Pour mettre en concurrence les offres, commencez par le comparateur d’assurance décennale ; pour formaliser une demande, passez par le devis d’assurance décennale en ligne.
Que vérifier avant de signer, au-delà du prix
Le tarif le plus bas n’est pas toujours le contrat le plus protecteur. Avant de signer, examinez le montant des franchises restant à votre charge en cas de sinistre, la liste des activités effectivement garanties, et les exclusions. Le Code des assurances encadre d’ailleurs certains ouvrages qui échappent à l’obligation d’assurance : l’article L243-1-1 du Code des assurances en fixe la liste, des ouvrages maritimes aux infrastructures routières et ferroviaires. Vérifiez enfin la cohérence entre les activités déclarées et celles que vous exercez réellement : c’est la première cause de refus de prise en charge.
Pour confronter les contrats marque par marque (qui couvre quelle garantie), le hub Comparatif des assureurs décennale recense les offres du marché.
En cas de refus d’assurance
Une entreprise soumise à l’obligation d’assurance décennale qui ne parvient pas à se faire couvrir peut saisir le Bureau central de tarification (BCT). Ce dispositif, dont les modalités relèvent du Code des assurances, permet de faire fixer le tarif auquel un assureur sollicité est tenu de garantir le professionnel. La présentation officielle de cette démarche figure sur service-public.fr. Ce recours encadré vise les profils confrontés à des refus répétés ; il ne remplace pas la souscription classique.
Foire aux questions
Quel est le prix d’une assurance décennale ?
Il n’existe pas de tarif unique. Le prix dépend du métier et des activités déclarées, du statut juridique, du chiffre d’affaires, de l’expérience et de la sinistralité de l’entreprise. Seul un devis établi sur votre profil réel donne un montant fiable. Pour cela, utilisez le comparateur d’assurance décennale.

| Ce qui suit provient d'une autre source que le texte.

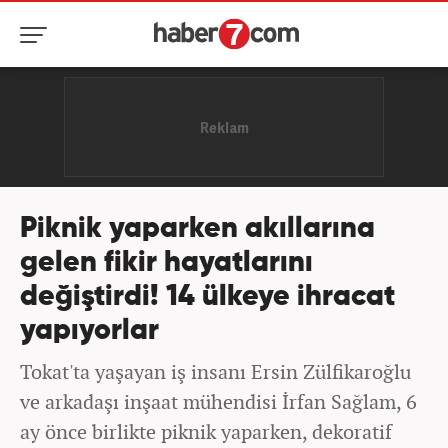
Piknik yaparken akıllarına
gelen fikir hayatlarını
değiştirdi! 14 ülkeye ihracat
yapıyorlar
Tokat'ta yaşayan iş insanı Ersin Zülfikaroğlu
ve arkadaşı inşaat mühendisi İrfan Sağlam, 6
ay önce birlikte piknik yaparken, dekoratif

Comment est calculé le prix d’une décennale ?
L’assureur évalue le risque que représente votre activité sur dix ans. Il combine plusieurs critères : nature des travaux, volume d’activité, antécédents de sinistres, zone et techniques employées. Plus le risque de dommage grave est élevé, plus la cotisation l’est. La logique complète est détaillée dans la section sur les facteurs de prix ci-dessus.
Combien coûte une décennale pour un auto-entrepreneur ?

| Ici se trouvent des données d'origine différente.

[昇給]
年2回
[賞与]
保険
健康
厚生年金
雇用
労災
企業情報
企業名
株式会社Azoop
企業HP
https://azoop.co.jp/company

Le coût dépend des mêmes facteurs que pour les autres statuts, appliqués au profil de la micro-entreprise (activités déclarées, chiffre d’affaires, expérience). Aucun montant ne peut être annoncé sans un devis personnalisé. Le cas de la micro-entreprise est traité dans le hub dédié à l’assurance décennale auto-entrepreneur. L’obligation elle-même, en micro-entreprise, est précisée dans la décennale est-elle obligatoire pour un auto-entrepreneur ?.
Peut-on réduire le coût de son assurance décennale ?
On peut agir sur des leviers maîtrisables : déclarer ses activités avec exactitude, mettre en avant son expérience et son absence de sinistres, comparer plusieurs propositions plutôt qu’une seule, et ajuster les franchises. La sous-déclaration d’activités, en revanche, n’est pas une économie : elle expose à un défaut de couverture.
Que faire si aucun assureur n’accepte de me couvrir ?
Une entreprise soumise à l’obligation peut saisir le Bureau central de tarification pour faire fixer le tarif d’une garantie qu’un assureur sollicité est alors tenu d’accorder. C’est un recours encadré, réservé aux situations de refus répétés ; la procédure est présentée sur service-public.fr.